Every year on the 14th of April, the streets of Dhaka come alive with music and celebration. The first rays of the morning sun sings to the tune of Rabindronath Tagore's timeless song of the Boishakh “Esho He boishakh Esho Esho”. Businesses open their halkhata for starting a new business year; the people get ready to taste the juicy fruit of the Grishmo which is also inaugurated along with the dawning of the New Year. Here and there are Mela, pitching high volume songs of “Melai Jaire”. Panta Bhaat becomes the official recipe of the day, and going to Ramna Botomul is a must. In short, the whole nation of dormant Bengali is awakened this very day.

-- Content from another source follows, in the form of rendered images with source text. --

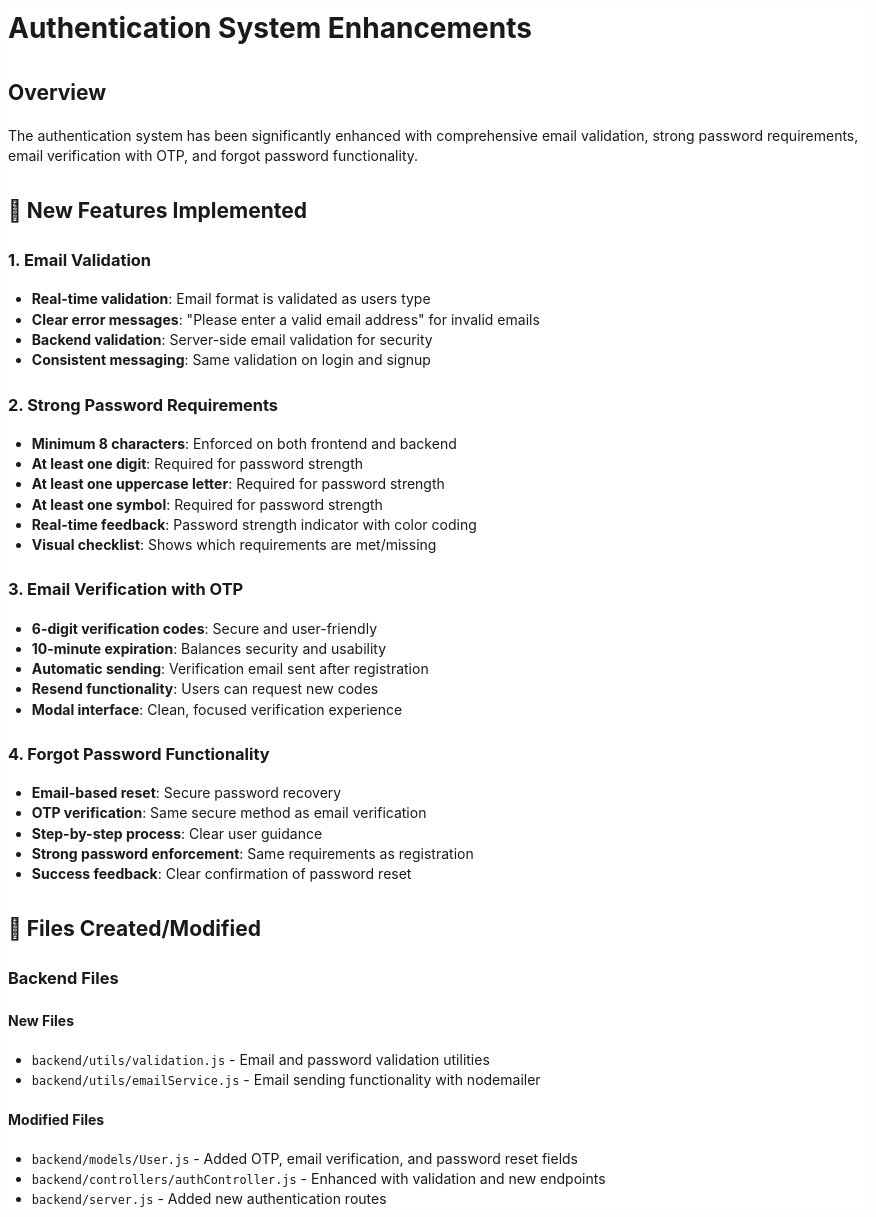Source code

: # Authentication System Enhancements

## Overview
The authentication system has been significantly enhanced with comprehensive email validation, strong password requirements, email verification with OTP, and forgot password functionality.

## 🚀 New Features Implemented

### 1. Email Validation
- **Real-time validation**: Email format is validated as users type
- **Clear error messages**: "Please enter a valid email address" for invalid emails
- **Backend validation**: Server-side email validation for security
- **Consistent messaging**: Same validation on login and signup

### 2. Strong Password Requirements
- **Minimum 8 characters**: Enforced on both frontend and backend
- **At least one digit**: Required for password strength
- **At least one uppercase letter**: Required for password strength
- **At least one symbol**: Required for password strength
- **Real-time feedback**: Password strength indicator with color coding
- **Visual checklist**: Shows which requirements are met/missing

### 3. Email Verification with OTP
- **6-digit verification codes**: Secure and user-friendly
- **10-minute expiration**: Balances security and usability
- **Automatic sending**: Verification email sent after registration
- **Resend functionality**: Users can request new codes
- **Modal interface**: Clean, focused verification experience

### 4. Forgot Password Functionality
- **Email-based reset**: Secure password recovery
- **OTP verification**: Same secure method as email verification
- **Step-by-step process**: Clear user guidance
- **Strong password enforcement**: Same requirements as registration
- **Success feedback**: Clear confirmation of password reset

## 📁 Files Created/Modified

### Backend Files

#### New Files
- `backend/utils/validation.js` - Email and password validation utilities
- `backend/utils/emailService.js` - Email sending functionality with nodemailer

#### Modified Files
- `backend/models/User.js` - Added OTP, email verification, and password reset fields
- `backend/controllers/authController.js` - Enhanced with validation and new endpoints
- `backend/server.js` - Added new authentication routes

For those who are skeptics, we have put together a little guide of what to do's in here. Maybe this will help you to shave off that boring clichéd line of “Dhaka is Boring” and find out new life where it isn't.

Esho he Boishakh
The best way to start the new Bengali year is by welcoming the first sun rise of the New Year. With the rising of the new sun, Ramna Botomul begins to gather crowd a little at a time. Men put on their Punjabi while women of all ages put on their white and red sarees to welcome the coming of the New Year. Young hearts also flock around the Charukola in Dhaka University. A lively and colourful procession is brought out on the first light of the day. People dance their heart away in a frenzy of exuberance. For those of you who live in Dhanmondi, you can gather in the amphitheatre beside Dhanmondi Lake, where many eminent artists gather to greet the new Bengali year in style.

Machhe Bhaate Bangali
If you are lazy and somehow missed the sun rise, it is still not too late to head for Ramna Park. As the music and celebration in Ramna Park goes on, Chhayanot performs music and poetry reading throughout the morning and the noon. A Mini Mela takes place in the park. You can buy such things as Haat Pankha, Dhol, Basher Baashi or paper and wooden decorative masks for your home or loved ones. You can also take a ride of a lifetime on a Charka or go get yourself a facelift, by coloring various designs or the word “Shuvo Nobo Barsha” on you face by an artist offering their skill for ten taka. Of course the main attraction of the park is Panta Bhaat, with fried Padmar Ilish to go. Gives a meaning to the cliché “Machhe Bhaate Bangali” But beware, make sure you bargain the price on the price of each plate of rice beforehand; sellers tend to rip off their customers.

Bangladesher Dhol
Just outside the Ramna Park, in front of Shishu Park, Rishijo Shilpo Goshti, headed by none other than Fakir Alamgir (not even closely related to Adnan Fakir), will mesmerize you with his brand of fiery Bengali revolutionary songs. He draws a huge crowd every year. So beware, if you are the type of person who doesn't like crowd, you are in for a bumpy journey. Actually the whole area in and around Ramne park is so crowded that it is easy to lose your friend or just lose yourself in it. Take care of your cell phones and money bag. If you want to avoid the crowd, walk to Charukola Institute. There aren't any concerts inside, but groups of students get together with their guitars and Dhol and sing Bengali songs. The Charukola takes a brand new look on this day. You will never see so much colour in your life.

Melai Jaire
Still not interested! Man you are such a spoilt sport. If nothing else interests you, maybe this information will, Pohela Boishakh attracts the biggest number of girls in one place, (hmmm now you seem interested). In fact, half the reason for me to go and deal with the large crowd and human jam is to catch a glimpse of the Bengali women dressed up and willing to give you a glimpse of rare beauty.

You will find a lot of couples inside the Dhaka University (my pick, The English Department), and lot more in amna Park. But beware of ogling too much, their boyfriends are lurking just around the corner.

So I hope this short crash course got you excited on giving it a go from this year. Trust me, you wont regret it. And if you happen to catch me there, just say hi and hand me a cotton candy for being your good guide.